02月21, 2017

OpenStack Mitaka 调度分析

最近我们升级openstack到mitaka版本,对比新版本Mitaka与Kilo相比调度算法上有了一些变更,这里做一个简单的分析。

今天不是对整个调度算法从头到尾进行完整分析,我觉得没有必要,现在Google、百度一搜一堆关于OpenStack Nova 调度的文章(当然,最好还是看官方文档)。那我要说的是什么呢?我要说的是他们俩之间的一处变更---增加了对计算节点单独设置超卖的支持

Kilo版本中是在控制节点统一配置的。当然,如果你们使用了aggregate的话,每个aggregate有自己的超卖设置。 通过在计算节点单独设置超卖可以使得资源的调度更加的灵活;对于管理员来说就多了一些资源使用的策略。

Mitaka 版本3种超卖比

  • AggregateCoreFilter的cpu_allocation_ratio metadata key
  • Compute node的配置文件nova.conf支持cpu_allocation_ratio参数设置[新增]
  • Controller node nova.conf的cpu_allocation_ratio参数设置

Nova调度核心算法

  1. 从DB中拿All ComputeHosts;
  2. 根据CONF中的scheduler_default_filters过滤器循环使用每个过滤器顺序、一次对上一个filter过滤出来的ComputeHosts进行过滤(不要被绕晕喽);
  3. 对filters筛选出来的ComputeHosts进行加权处理(weights);
  4. 选出可用的ComputeHosts。

问题

QA1: Filter的顺序(CoreFilter和AggregateCoreFilter)设置是否会影响到筛选的结果?

结论:Filter的顺序不同会影响调度的结果。

QA2: 添加了对单个ComputeNode设置超卖后,这三种设置优先级是怎样的呢?

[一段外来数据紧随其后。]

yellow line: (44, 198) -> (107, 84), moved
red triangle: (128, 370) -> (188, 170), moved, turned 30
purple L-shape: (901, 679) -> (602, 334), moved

结论: 优先级:a > b > c 也就是说,当着3个值都存在时最先使用aggregate中的cpu_allocation_ratio值进行过滤筛选; 其次是计算节点本身设置的值,最后才是控制节点的全局值。

QA3: flavor设置了extra specs和没设置extra specs的请求过滤过程是怎样的? 设置了extra specs的能否调度到加入到没有加入任何aggregate中的计算节点上? 没设置extra specs的能否调度到加入了aggragate中的计算节点?

结论:比较复杂,看后面分析。

接下来就拿CoreFilter、AggregateCoreFilter、AggregateInstanceExtraSpecsFilter为例分析一下实现细节。 调度相关filters和weights

├── filters
│   ├── affinity_filter.py
│   ├── aggregate_image_properties_isolation.py
│   ├── aggregate_instance_extra_specs.py
│   ├── aggregate_multitenancy_isolation.py
│   ├── all_hosts_filter.py
│   ├── availability_zone_filter.py
│   ├── compute_capabilities_filter.py
│   ├── compute_filter.py
│   ├── core_filter.py
│   ├── disk_filter.py
│   ├── exact_core_filter.py
│   ├── exact_disk_filter.py
│   ├── exact_ram_filter.py
│   ├── extra_specs_ops.py
│   ├── image_props_filter.py
│   ├── __init__.py
│   ├── io_ops_filter.py
│   ├── isolated_hosts_filter.py
│   ├── json_filter.py
│   ├── metrics_filter.py
│   ├── numa_topology_filter.py
│   ├── num_instances_filter.py
│   ├── pci_passthrough_filter.py
│   ├── ram_filter.py
│   ├── retry_filter.py
│   ├── trusted_filter.py
│   ├── type_filter.py
│   ├── utils.py
├── 省略
└── weights
    ├── affinity.py
    ├── disk.py
    ├── __init__.py
    ├── io_ops.py
    ├── metrics.py
    └── ram.py

看下CoreFilter和AggregateCoreFilter的实现,他们都在上面filters/core_filter.py中

# 这是基类
class BaseCoreFilter(filters.BaseHostFilter):
    def _get_cpu_allocation_ratio(self, host_state, spec_obj):
        raise NotImplementedError
    def host_passes(self, host_state, spec_obj):
        """Return True if host has sufficient CPU cores."""
        # 如果计算节点没有vcpus_total属性,说明状态同步有问题
        if not host_state.vcpus_total:
            # Fail safe
            LOG.warning(_LW("VCPUs not set; assuming CPU collection broken"))
            return True
        # 从spec_obj中取出flavor中的vcpus值
        # spec_obj是flavor、image等设置的metadata key集合
        instance_vcpus = spec_obj.vcpus
        cpu_allocation_ratio = self._get_cpu_allocation_ratio(host_state,
                                                              spec_obj)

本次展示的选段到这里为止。